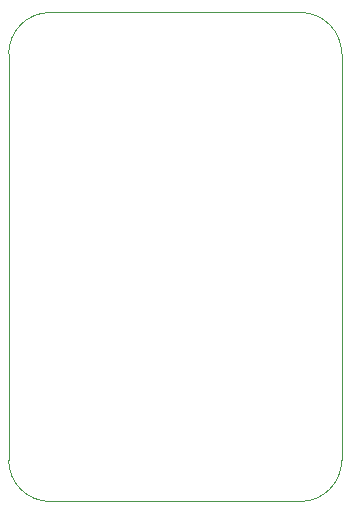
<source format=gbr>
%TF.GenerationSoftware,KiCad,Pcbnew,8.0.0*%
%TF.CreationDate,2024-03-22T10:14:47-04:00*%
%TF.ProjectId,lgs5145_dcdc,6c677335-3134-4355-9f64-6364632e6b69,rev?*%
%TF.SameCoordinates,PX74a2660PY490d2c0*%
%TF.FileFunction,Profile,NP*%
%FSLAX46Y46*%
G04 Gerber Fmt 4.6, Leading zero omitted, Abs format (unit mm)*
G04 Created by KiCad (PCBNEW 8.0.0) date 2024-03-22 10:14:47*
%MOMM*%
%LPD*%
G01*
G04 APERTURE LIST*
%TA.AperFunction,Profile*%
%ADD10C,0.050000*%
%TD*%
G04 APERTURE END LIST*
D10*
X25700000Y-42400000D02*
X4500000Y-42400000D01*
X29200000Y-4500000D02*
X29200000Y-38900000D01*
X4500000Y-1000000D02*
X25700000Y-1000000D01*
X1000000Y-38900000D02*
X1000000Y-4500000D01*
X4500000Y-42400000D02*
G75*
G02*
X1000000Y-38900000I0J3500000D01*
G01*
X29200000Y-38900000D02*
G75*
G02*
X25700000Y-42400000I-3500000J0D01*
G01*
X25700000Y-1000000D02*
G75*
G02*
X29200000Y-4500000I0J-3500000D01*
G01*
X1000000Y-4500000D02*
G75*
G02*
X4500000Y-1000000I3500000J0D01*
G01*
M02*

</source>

+++

• [Activity]:
Copy out the lines above unchanged. Skip the images.

• [Solution below]:
<source format=gbr>
%TF.GenerationSoftware,KiCad,Pcbnew,8.0.0*%
%TF.CreationDate,2024-03-22T10:14:47-04:00*%
%TF.ProjectId,lgs5145_dcdc,6c677335-3134-4355-9f64-6364632e6b69,rev?*%
%TF.SameCoordinates,PX74a2660PY490d2c0*%
%TF.FileFunction,Profile,NP*%
%FSLAX46Y46*%
G04 Gerber Fmt 4.6, Leading zero omitted, Abs format (unit mm)*
G04 Created by KiCad (PCBNEW 8.0.0) date 2024-03-22 10:14:47*
%MOMM*%
%LPD*%
G01*
G04 APERTURE LIST*
%TA.AperFunction,Profile*%
%ADD10C,0.050000*%
%TD*%
G04 APERTURE END LIST*
D10*
X25700000Y-42400000D02*
X4500000Y-42400000D01*
X29200000Y-4500000D02*
X29200000Y-38900000D01*
X4500000Y-1000000D02*
X25700000Y-1000000D01*
X1000000Y-38900000D02*
X1000000Y-4500000D01*
X4500000Y-42400000D02*
G75*
G02*
X1000000Y-38900000I0J3500000D01*
G01*
X29200000Y-38900000D02*
G75*
G02*
X25700000Y-42400000I-3500000J0D01*
G01*
X25700000Y-1000000D02*
G75*
G02*
X29200000Y-4500000I0J-3500000D01*
G01*
X1000000Y-4500000D02*
G75*
G02*
X4500000Y-1000000I3500000J0D01*
G01*
M02*

</source>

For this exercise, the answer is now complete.